Python 3.x does have reduce, you just have to do a from functools import reduce. It also has "dict comprehensions", which have exactly the syntax in your example.

Python 2.7 and 3.x also have a Counter class which does exactly what you want:

from collections import Counter
cnt = Counter("abracadabra")

In Python 2.6 or earlier, I'd personally use a defaultdict and do it in 2 lines:

d = defaultdict(int)
for x in xs: d[x] += 1

That's clean, efficient, Pythonic, and much easier for most people to understand than anything involving reduce.

7
votes

It's kinda cheaty to import modules for oneliners, so here's a oneliner that is O(n) and works at least as far back as Python2.4

>>> f=lambda s,d={}:([d.__setitem__(i,d.get(i,0)+1) for i in s],d)[-1]
>>> f("ABRACADABRA")
{'A': 5, 'R': 2, 'B': 2, 'C': 1, 'D': 1}

And if you think __ methods are hacky, you can always do this

>>> f=lambda s,d=lambda:0:vars(([setattr(d,i,getattr(d,i,0)+1) for i in s],d)[-1])
>>> f("ABRACADABRA")
{'A': 5, 'R': 2, 'B': 2, 'C': 1, 'D': 1}

:)

6
votes
$d{$_} += 1 for split //, 'abracadabra';
6
votes
import pandas as pd

pd.Series(list(L)).value_counts()
5
votes

For python 2.7, you can use this small list comprehension:

v = list('abracadabra')
print {x: v.count(x) for x in set(v)}
4
votes

One that works back to 2.3 (slightly shorter than Timmerman's, I think more readable) :

L = 'abracadabra'
hist = {}
for x in L: hist[x] = hist.pop(x,0) + 1
print hist
{'a': 5, 'r': 2, 'b': 2, 'c': 1, 'd': 1}
1
votes

For a while there, anything using itertools was by definition Pythonic.
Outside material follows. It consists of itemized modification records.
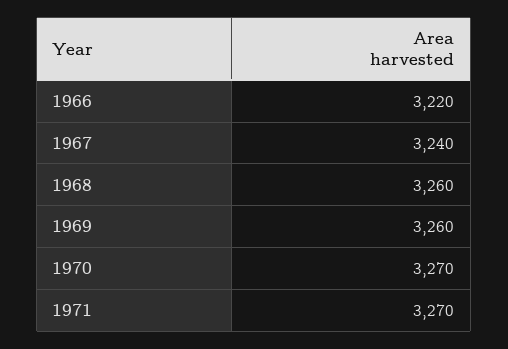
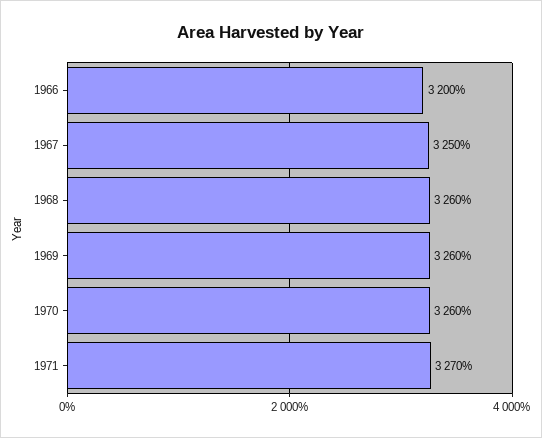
1966: 3220 -> 3200
1967: 3240 -> 3250
1970: 3270 -> 3260

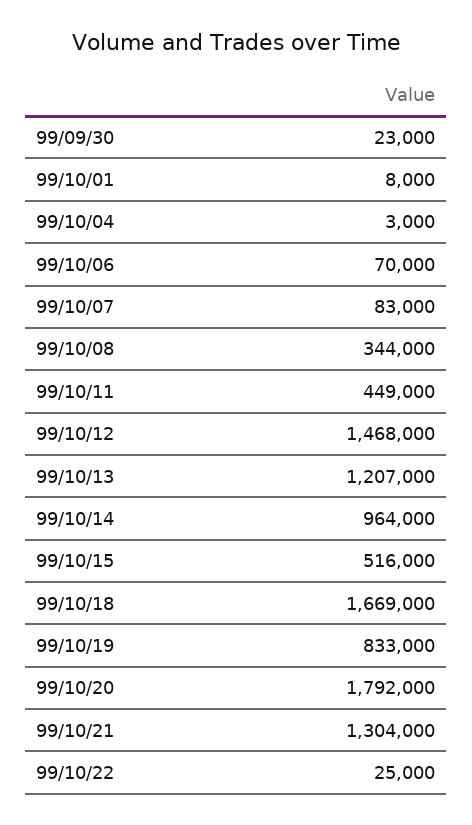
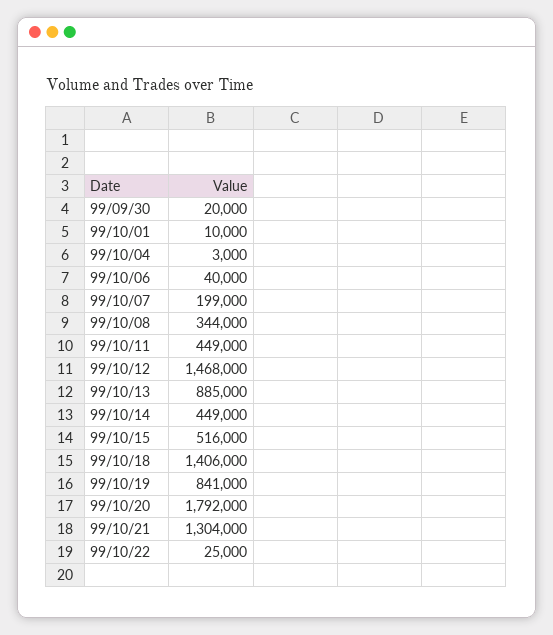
99/09/30: 23000 -> 20000
99/10/01: 8000 -> 10000
99/10/06: 70000 -> 40000
99/10/07: 83000 -> 199000
99/10/13: 1207000 -> 885000
99/10/14: 964000 -> 449000
99/10/18: 1669000 -> 1406000
99/10/19: 833000 -> 841000

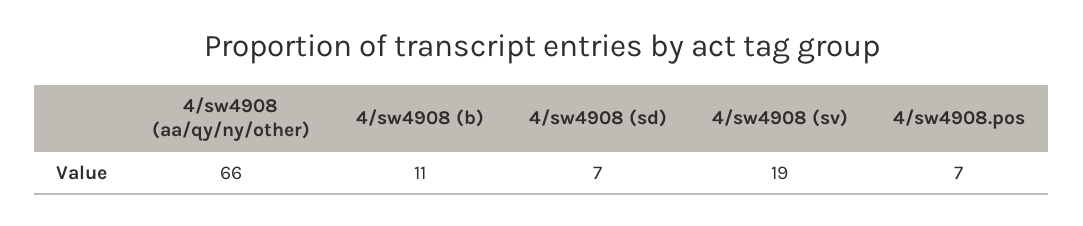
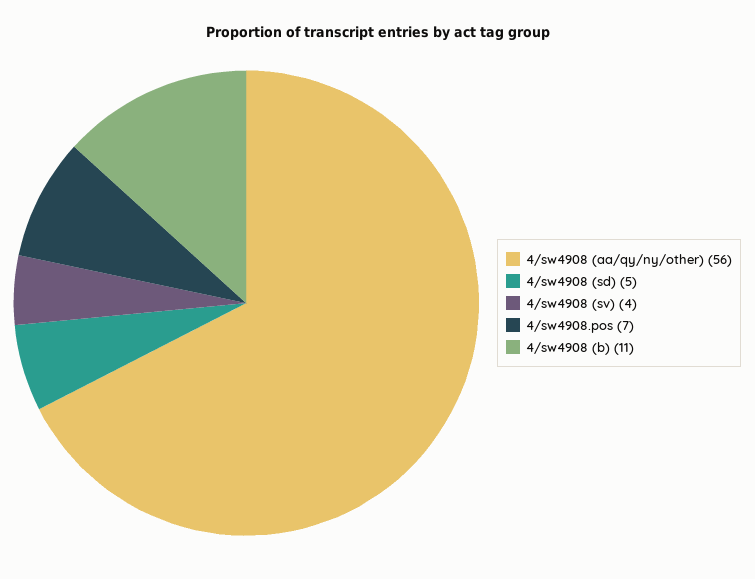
4/sw4908 (aa/qy/ny/other): 66 -> 56
4/sw4908 (sd): 7 -> 5
4/sw4908 (sv): 19 -> 4

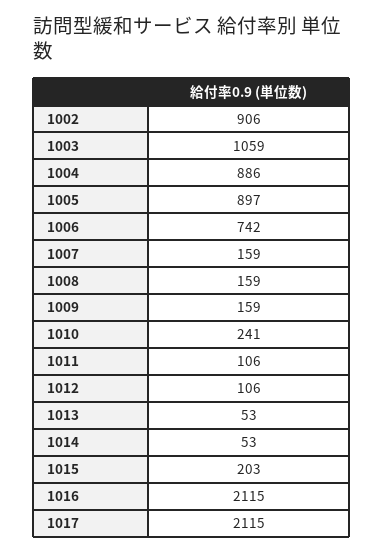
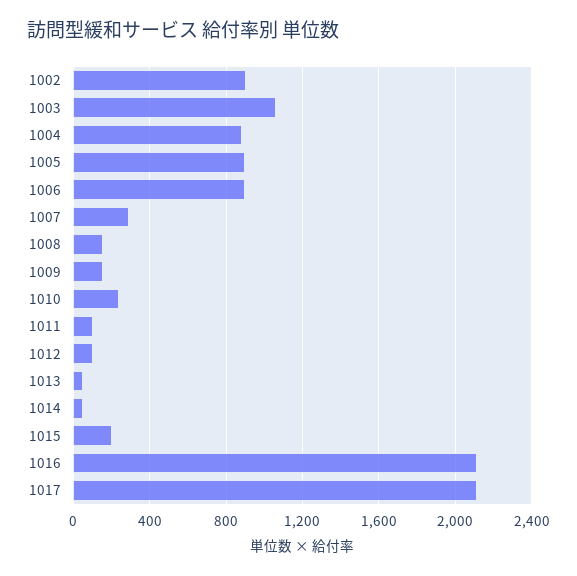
1006: 742 -> 900
1007: 159 -> 300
Still, this is a bit on the opaque side:

>>> from itertools import groupby
>>> grouplen = lambda grp : sum(1 for i in grp)
>>> hist = dict((a[0], grouplen(a[1])) for a in groupby(sorted("ABRACADABRA")))
>>> print hist
{'A': 5, 'R': 2, 'C': 1, 'B': 2, 'D': 1}

I'm currently running Python 2.5.4.

1
votes

Your one-liner using reduce was almost ok, you only needed to tweak it a little bit: 

>>> reduce(lambda d, x: dict(d, **{x: d.get(x, 0) + 1}), L, {})
{'a': 5, 'b': 2, 'c': 1, 'd': 1, 'r': 2}

Of course, this won't beat in-place solutions (nor in speed, nor in pythonicity), but in exchange you've got yourself a nice purely functional snippet. BTW, this would be somewhat prettier if Python had a method dict.merge().

1
votes

I needed a histogram implementation to work in python 2.2 up to 2.7, and came up with this:

>>> L = 'abracadabra'
>>> hist = {}
>>> for x in L: hist[x] = hist.setdefault(x,0)+1
>>> print hist
{'a': 5, 'r': 2, 'b': 2, 'c': 1, 'd': 1}

I was inspired by Eli Courtwright's post of a defaultdict. These were introduced in python 2.5 so can't be used. But they can be emulated with the dict.setdefault(key,default).

This is basically the same thing gnibbler is doing, but I had to write this first before I could completely understand his lambda function.